As always, you can directly jump for checking TL;DR first.
1. What’s inside the *.tissue.gef
?
Let’s first explore the resulted <SN>.tissue.gef
in Python:
import h5py
import numpy as np
def explore_gef(h5file):
def visitor(name, obj):
if isinstance(obj, h5py.Dataset):
print(f"{name}: shape={obj.shape}, dtype={obj.dtype}")

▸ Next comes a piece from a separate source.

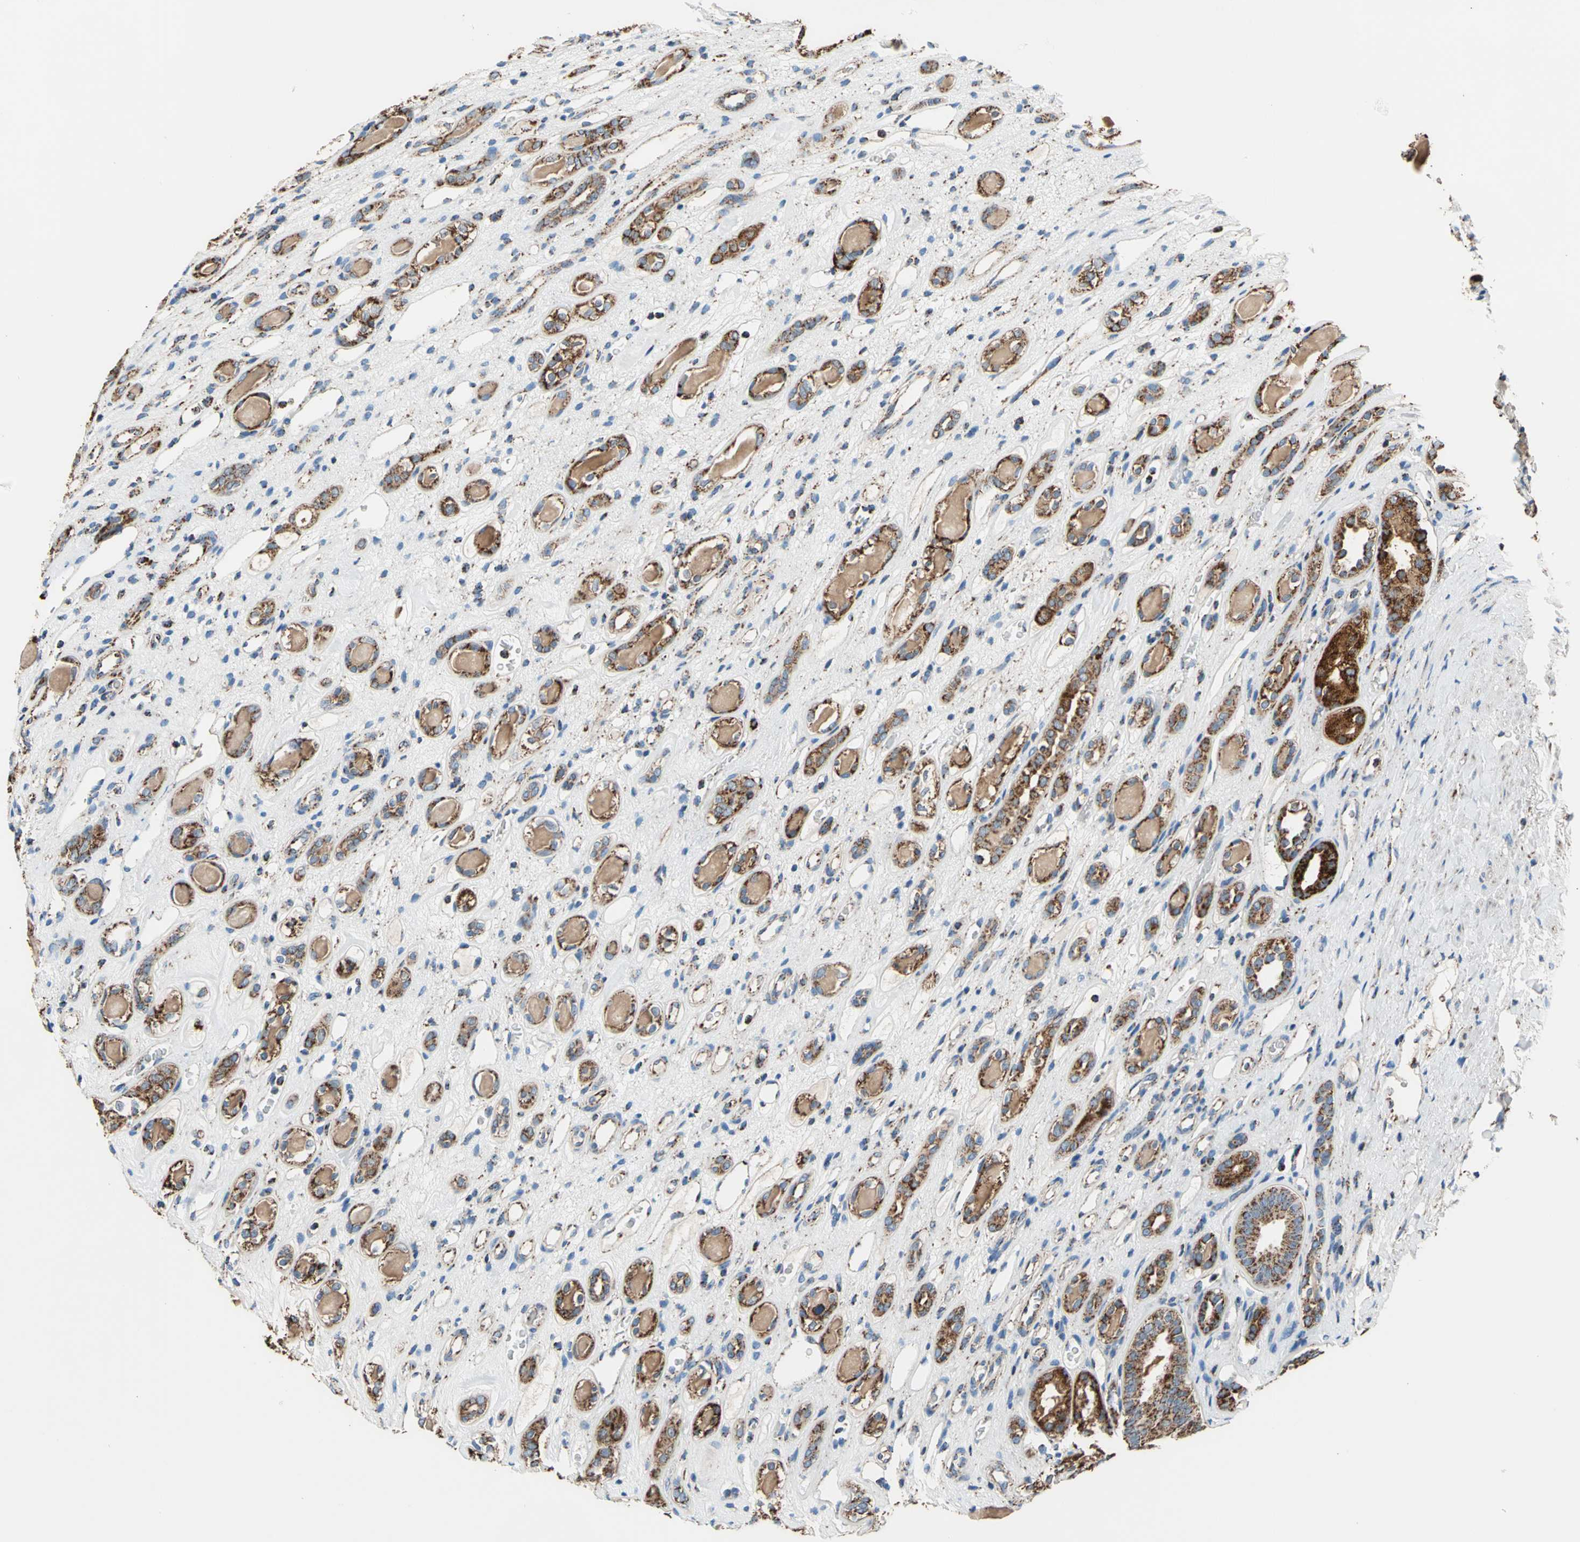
{"staining": {"intensity": "moderate", "quantity": ">75%", "location": "cytoplasmic/membranous"}, "tissue": "renal cancer", "cell_type": "Tumor cells", "image_type": "cancer", "snomed": [{"axis": "morphology", "description": "Adenocarcinoma, NOS"}, {"axis": "topography", "description": "Kidney"}], "caption": "Immunohistochemical staining of human renal cancer demonstrates moderate cytoplasmic/membranous protein staining in about >75% of tumor cells.", "gene": "ECH1", "patient": {"sex": "female", "age": 60}}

with h5py.File(h5file, 'r') as f:
f.visititems(visitor)
gef_file = "./<SN>.tissue.gef"
with h5py.File('./<SN>.tissue.gef', 'r') as f:
def visit(name):
print(name)
f.visit(visit)
Output:
contour
contour/tissueContour
geneExp
geneExp/bin1
geneExp/bin1/exon
geneExp/bin1/expression
geneExp/bin1/gene
geneExp/bin10
geneExp/bin10/exon
geneExp/bin10/expression
geneExp/bin10/gene
geneExp/bin100
geneExp/bin100/exon
geneExp/bin100/expression
geneExp/bin100/gene
geneExp/bin150
geneExp/bin150/exon
geneExp/bin150/expression
geneExp/bin150/gene
geneExp/bin20
geneExp/bin20/exon
geneExp/bin20/expression
geneExp/bin20/gene
geneExp/bin200
geneExp/bin200/exon
geneExp/bin200/expression
geneExp/bin200/gene
geneExp/bin5
geneExp/bin5/exon
geneExp/bin5/expression
geneExp/bin5/gene
geneExp/bin50
geneExp/bin50/exon
geneExp/bin50/expression
geneExp/bin50/gene
stat
stat/gene
wholeExp
wholeExp/bin1
wholeExp/bin10
wholeExp/bin100
wholeExp/bin150
wholeExp/bin20
wholeExp/bin200
wholeExp/bin5
wholeExp/bin50
wholeExpExon
wholeExpExon/bin1
wholeExpExon/bin10
wholeExpExon/bin100
wholeExpExon/bin150
wholeExpExon/bin20
wholeExpExon/bin200
wholeExpExon/bin5
wholeExpExon/bin50
Let’s check where <SN>.tissue.gef
file stores the XY coordinates continuous in Python:
explore_gef(gef_file)
Output:
contour/tissueContour: shape=(), dtype=object
geneExp/bin1/exon: shape=(116772117,), dtype=uint8
geneExp/bin1/expression: shape=(116772117,), dtype=[('x', '<i4'), ('y', '<i4'), ('count', 'u1')]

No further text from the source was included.